• _What the task requires_
Restate each entry below exactly; pictures stay out of the copy.
===== Extracted data =====
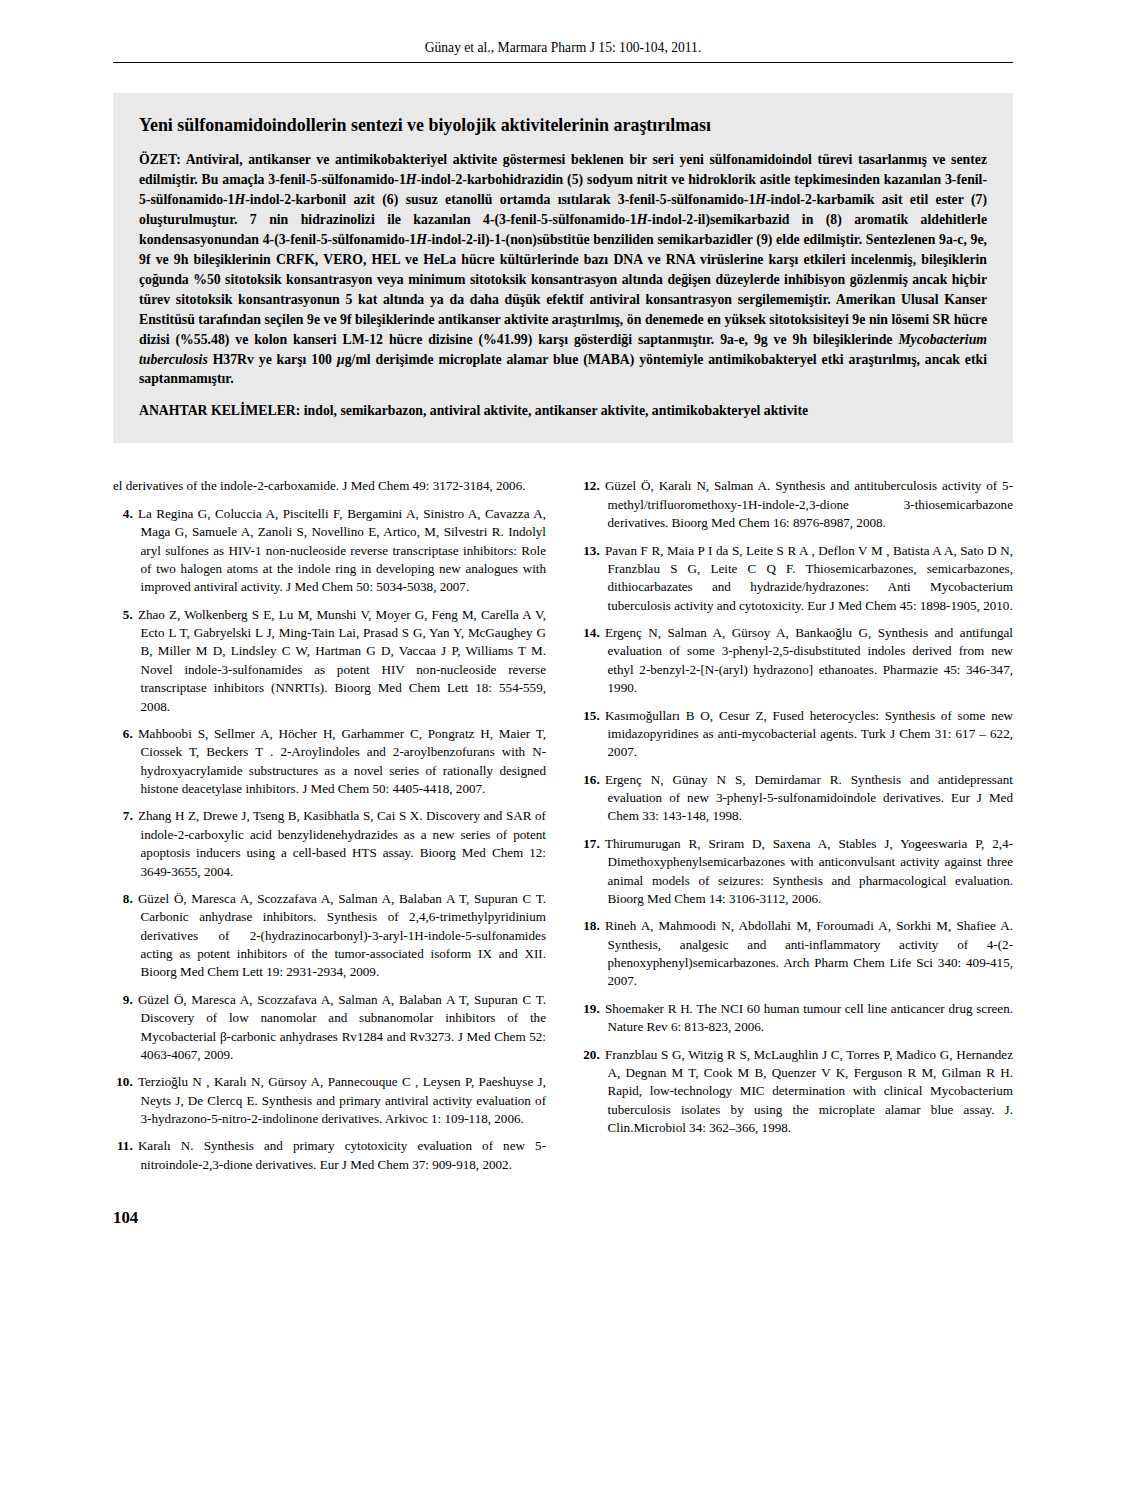Günay et al., Marmara Pharm J 15: 100-104, 2011.
Yeni sülfonamidoindollerin sentezi ve biyolojik aktivitelerinin araştırılması
ÖZET: Antiviral, antikanser ve antimikobakteriyel aktivite göstermesi beklenen bir seri yeni sülfonamidoindol türevi tasarlanmış ve sentez edilmiştir. Bu amaçla 3-fenil-5-sülfonamido-1H-indol-2-karbohidrazidin (5) sodyum nitrit ve hidroklorik asitle tepkimesinden kazanılan 3-fenil-5-sülfonamido-1H-indol-2-karbonil azit (6) susuz etanollü ortamda ısıtılarak 3-fenil-5-sülfonamido-1H-indol-2-karbamik asit etil ester (7) oluşturulmuştur. 7 nin hidrazinolizi ile kazanılan 4-(3-fenil-5-sülfonamido-1H-indol-2-il)semikarbazid in (8) aromatik aldehitlerle kondensasyonundan 4-(3-fenil-5-sülfonamido-1H-indol-2-il)-1-(non)sübstitüe benziliden semikarbazidler (9) elde edilmiştir. Sentezlenen 9a-c, 9e, 9f ve 9h bileşiklerinin CRFK, VERO, HEL ve HeLa hücre kültürlerinde bazı DNA ve RNA virüslerine karşı etkileri incelenmiş, bileşiklerin çoğunda %50 sitotoksik konsantrasyon veya minimum sitotoksik konsantrasyon altında değişen düzeylerde inhibisyon gözlenmiş ancak hiçbir türev sitotoksik konsantrasyonun 5 kat altında ya da daha düşük efektif antiviral konsantrasyon sergilememiştir. Amerikan Ulusal Kanser Enstitüsü tarafından seçilen 9e ve 9f bileşiklerinde antikanser aktivite araştırılmış, ön denemede en yüksek sitotoksisiteyi 9e nin lösemi SR hücre dizisi (%55.48) ve kolon kanseri LM-12 hücre dizisine (%41.99) karşı gösterdiği saptanmıştır. 9a-e, 9g ve 9h bileşiklerinde Mycobacterium tuberculosis H37Rv ye karşı 100 µg/ml derişimde microplate alamar blue (MABA) yöntemiyle antimikobakteryel etki araştırılmış, ancak etki saptanmamıştır.
ANAHTAR KELİMELER: indol, semikarbazon, antiviral aktivite, antikanser aktivite, antimikobakteryel aktivite
el derivatives of the indole-2-carboxamide. J Med Chem 49: 3172-3184, 2006.
4. La Regina G, Coluccia A, Piscitelli F, Bergamini A, Sinistro A, Cavazza A, Maga G, Samuele A, Zanoli S, Novellino E, Artico, M, Silvestri R. Indolyl aryl sulfones as HIV-1 non-nucleoside reverse transcriptase inhibitors: Role of two halogen atoms at the indole ring in developing new analogues with improved antiviral activity. J Med Chem 50: 5034-5038, 2007.
5. Zhao Z, Wolkenberg S E, Lu M, Munshi V, Moyer G, Feng M, Carella A V, Ecto L T, Gabryelski L J, Ming-Tain Lai, Prasad S G, Yan Y, McGaughey G B, Miller M D, Lindsley C W, Hartman G D, Vaccaa J P, Williams T M. Novel indole-3-sulfonamides as potent HIV non-nucleoside reverse transcriptase inhibitors (NNRTIs). Bioorg Med Chem Lett 18: 554-559, 2008.
6. Mahboobi S, Sellmer A, Höcher H, Garhammer C, Pongratz H, Maier T, Ciossek T, Beckers T . 2-Aroylindoles and 2-aroylbenzofurans with N-hydroxyacrylamide substructures as a novel series of rationally designed histone deacetylase inhibitors. J Med Chem 50: 4405-4418, 2007.
7. Zhang H Z, Drewe J, Tseng B, Kasibhatla S, Cai S X. Discovery and SAR of indole-2-carboxylic acid benzylidenehydrazides as a new series of potent apoptosis inducers using a cell-based HTS assay. Bioorg Med Chem 12: 3649-3655, 2004.
8. Güzel Ö, Maresca A, Scozzafava A, Salman A, Balaban A T, Supuran C T. Carbonic anhydrase inhibitors. Synthesis of 2,4,6-trimethylpyridinium derivatives of 2-(hydrazinocarbonyl)-3-aryl-1H-indole-5-sulfonamides acting as potent inhibitors of the tumor-associated isoform IX and XII. Bioorg Med Chem Lett 19: 2931-2934, 2009.
9. Güzel Ö, Maresca A, Scozzafava A, Salman A, Balaban A T, Supuran C T. Discovery of low nanomolar and subnanomolar inhibitors of the Mycobacterial β-carbonic anhydrases Rv1284 and Rv3273. J Med Chem 52: 4063-4067, 2009.
10. Terzioğlu N , Karalı N, Gürsoy A, Pannecouque C , Leysen P, Paeshuyse J, Neyts J, De Clercq E. Synthesis and primary antiviral activity evaluation of 3-hydrazono-5-nitro-2-indolinone derivatives. Arkivoc 1: 109-118, 2006.
11. Karalı N. Synthesis and primary cytotoxicity evaluation of new 5-nitroindole-2,3-dione derivatives. Eur J Med Chem 37: 909-918, 2002.
12. Güzel Ö, Karalı N, Salman A. Synthesis and antituberculosis activity of 5-methyl/trifluoromethoxy-1H-indole-2,3-dione 3-thiosemicarbazone derivatives. Bioorg Med Chem 16: 8976-8987, 2008.
13. Pavan F R, Maia P I da S, Leite S R A , Deflon V M , Batista A A, Sato D N, Franzblau S G, Leite C Q F. Thiosemicarbazones, semicarbazones, dithiocarbazates and hydrazide/hydrazones: Anti Mycobacterium tuberculosis activity and cytotoxicity. Eur J Med Chem 45: 1898-1905, 2010.
14. Ergenç N, Salman A, Gürsoy A, Bankaoğlu G, Synthesis and antifungal evaluation of some 3-phenyl-2,5-disubstituted indoles derived from new ethyl 2-benzyl-2-[N-(aryl) hydrazono] ethanoates. Pharmazie 45: 346-347, 1990.
15. Kasımoğulları B O, Cesur Z, Fused heterocycles: Synthesis of some new imidazopyridines as anti-mycobacterial agents. Turk J Chem 31: 617 – 622, 2007.
16. Ergenç N, Günay N S, Demirdamar R. Synthesis and antidepressant evaluation of new 3-phenyl-5-sulfonamidoindole derivatives. Eur J Med Chem 33: 143-148, 1998.
17. Thirumurugan R, Sriram D, Saxena A, Stables J, Yogeeswaria P, 2,4-Dimethoxyphenylsemicarbazones with anticonvulsant activity against three animal models of seizures: Synthesis and pharmacological evaluation. Bioorg Med Chem 14: 3106-3112, 2006.
18. Rineh A, Mahmoodi N, Abdollahi M, Foroumadi A, Sorkhi M, Shafiee A. Synthesis, analgesic and anti-inflammatory activity of 4-(2-phenoxyphenyl)semicarbazones. Arch Pharm Chem Life Sci 340: 409-415, 2007.
19. Shoemaker R H. The NCI 60 human tumour cell line anticancer drug screen. Nature Rev 6: 813-823, 2006.
20. Franzblau S G, Witzig R S, McLaughlin J C, Torres P, Madico G, Hernandez A, Degnan M T, Cook M B, Quenzer V K, Ferguson R M, Gilman R H. Rapid, low-technology MIC determination with clinical Mycobacterium tuberculosis isolates by using the microplate alamar blue assay. J. Clin.Microbiol 34: 362–366, 1998.
104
=====
• _Output of the exercise_
Günay et al., Marmara Pharm J 15: 100-104, 2011.
Yeni sülfonamidoindollerin sentezi ve biyolojik aktivitelerinin araştırılması
ÖZET: Antiviral, antikanser ve antimikobakteriyel aktivite göstermesi beklenen bir seri yeni sülfonamidoindol türevi tasarlanmış ve sentez edilmiştir. Bu amaçla 3-fenil-5-sülfonamido-1H-indol-2-karbohidrazidin (5) sodyum nitrit ve hidroklorik asitle tepkimesinden kazanılan 3-fenil-5-sülfonamido-1H-indol-2-karbonil azit (6) susuz etanollü ortamda ısıtılarak 3-fenil-5-sülfonamido-1H-indol-2-karbamik asit etil ester (7) oluşturulmuştur. 7 nin hidrazinolizi ile kazanılan 4-(3-fenil-5-sülfonamido-1H-indol-2-il)semikarbazid in (8) aromatik aldehitlerle kondensasyonundan 4-(3-fenil-5-sülfonamido-1H-indol-2-il)-1-(non)sübstitüe benziliden semikarbazidler (9) elde edilmiştir. Sentezlenen 9a-c, 9e, 9f ve 9h bileşiklerinin CRFK, VERO, HEL ve HeLa hücre kültürlerinde bazı DNA ve RNA virüslerine karşı etkileri incelenmiş, bileşiklerin çoğunda %50 sitotoksik konsantrasyon veya minimum sitotoksik konsantrasyon altında değişen düzeylerde inhibisyon gözlenmiş ancak hiçbir türev sitotoksik konsantrasyonun 5 kat altında ya da daha düşük efektif antiviral konsantrasyon sergilememiştir. Amerikan Ulusal Kanser Enstitüsü tarafından seçilen 9e ve 9f bileşiklerinde antikanser aktivite araştırılmış, ön denemede en yüksek sitotoksisiteyi 9e nin lösemi SR hücre dizisi (%55.48) ve kolon kanseri LM-12 hücre dizisine (%41.99) karşı gösterdiği saptanmıştır. 9a-e, 9g ve 9h bileşiklerinde Mycobacterium tuberculosis H37Rv ye karşı 100 µg/ml derişimde microplate alamar blue (MABA) yöntemiyle antimikobakteryel etki araştırılmış, ancak etki saptanmamıştır.
ANAHTAR KELİMELER: indol, semikarbazon, antiviral aktivite, antikanser aktivite, antimikobakteryel aktivite
el derivatives of the indole-2-carboxamide. J Med Chem 49: 3172-3184, 2006.
4. La Regina G, Coluccia A, Piscitelli F, Bergamini A, Sinistro A, Cavazza A, Maga G, Samuele A, Zanoli S, Novellino E, Artico, M, Silvestri R. Indolyl aryl sulfones as HIV-1 non-nucleoside reverse transcriptase inhibitors: Role of two halogen atoms at the indole ring in developing new analogues with improved antiviral activity. J Med Chem 50: 5034-5038, 2007.
5. Zhao Z, Wolkenberg S E, Lu M, Munshi V, Moyer G, Feng M, Carella A V, Ecto L T, Gabryelski L J, Ming-Tain Lai, Prasad S G, Yan Y, McGaughey G B, Miller M D, Lindsley C W, Hartman G D, Vaccaa J P, Williams T M. Novel indole-3-sulfonamides as potent HIV non-nucleoside reverse transcriptase inhibitors (NNRTIs). Bioorg Med Chem Lett 18: 554-559, 2008.
6. Mahboobi S, Sellmer A, Höcher H, Garhammer C, Pongratz H, Maier T, Ciossek T, Beckers T . 2-Aroylindoles and 2-aroylbenzofurans with N-hydroxyacrylamide substructures as a novel series of rationally designed histone deacetylase inhibitors. J Med Chem 50: 4405-4418, 2007.
7. Zhang H Z, Drewe J, Tseng B, Kasibhatla S, Cai S X. Discovery and SAR of indole-2-carboxylic acid benzylidenehydrazides as a new series of potent apoptosis inducers using a cell-based HTS assay. Bioorg Med Chem 12: 3649-3655, 2004.
8. Güzel Ö, Maresca A, Scozzafava A, Salman A, Balaban A T, Supuran C T. Carbonic anhydrase inhibitors. Synthesis of 2,4,6-trimethylpyridinium derivatives of 2-(hydrazinocarbonyl)-3-aryl-1H-indole-5-sulfonamides acting as potent inhibitors of the tumor-associated isoform IX and XII. Bioorg Med Chem Lett 19: 2931-2934, 2009.
9. Güzel Ö, Maresca A, Scozzafava A, Salman A, Balaban A T, Supuran C T. Discovery of low nanomolar and subnanomolar inhibitors of the Mycobacterial β-carbonic anhydrases Rv1284 and Rv3273. J Med Chem 52: 4063-4067, 2009.
10. Terzioğlu N , Karalı N, Gürsoy A, Pannecouque C , Leysen P, Paeshuyse J, Neyts J, De Clercq E. Synthesis and primary antiviral activity evaluation of 3-hydrazono-5-nitro-2-indolinone derivatives. Arkivoc 1: 109-118, 2006.
11. Karalı N. Synthesis and primary cytotoxicity evaluation of new 5-nitroindole-2,3-dione derivatives. Eur J Med Chem 37: 909-918, 2002.
12. Güzel Ö, Karalı N, Salman A. Synthesis and antituberculosis activity of 5-methyl/trifluoromethoxy-1H-indole-2,3-dione 3-thiosemicarbazone derivatives. Bioorg Med Chem 16: 8976-8987, 2008.
13. Pavan F R, Maia P I da S, Leite S R A , Deflon V M , Batista A A, Sato D N, Franzblau S G, Leite C Q F. Thiosemicarbazones, semicarbazones, dithiocarbazates and hydrazide/hydrazones: Anti Mycobacterium tuberculosis activity and cytotoxicity. Eur J Med Chem 45: 1898-1905, 2010.
14. Ergenç N, Salman A, Gürsoy A, Bankaoğlu G, Synthesis and antifungal evaluation of some 3-phenyl-2,5-disubstituted indoles derived from new ethyl 2-benzyl-2-[N-(aryl) hydrazono] ethanoates. Pharmazie 45: 346-347, 1990.
15. Kasımoğulları B O, Cesur Z, Fused heterocycles: Synthesis of some new imidazopyridines as anti-mycobacterial agents. Turk J Chem 31: 617 – 622, 2007.
16. Ergenç N, Günay N S, Demirdamar R. Synthesis and antidepressant evaluation of new 3-phenyl-5-sulfonamidoindole derivatives. Eur J Med Chem 33: 143-148, 1998.
17. Thirumurugan R, Sriram D, Saxena A, Stables J, Yogeeswaria P, 2,4-Dimethoxyphenylsemicarbazones with anticonvulsant activity against three animal models of seizures: Synthesis and pharmacological evaluation. Bioorg Med Chem 14: 3106-3112, 2006.
18. Rineh A, Mahmoodi N, Abdollahi M, Foroumadi A, Sorkhi M, Shafiee A. Synthesis, analgesic and anti-inflammatory activity of 4-(2-phenoxyphenyl)semicarbazones. Arch Pharm Chem Life Sci 340: 409-415, 2007.
19. Shoemaker R H. The NCI 60 human tumour cell line anticancer drug screen. Nature Rev 6: 813-823, 2006.
20. Franzblau S G, Witzig R S, McLaughlin J C, Torres P, Madico G, Hernandez A, Degnan M T, Cook M B, Quenzer V K, Ferguson R M, Gilman R H. Rapid, low-technology MIC determination with clinical Mycobacterium tuberculosis isolates by using the microplate alamar blue assay. J. Clin.Microbiol 34: 362–366, 1998.
104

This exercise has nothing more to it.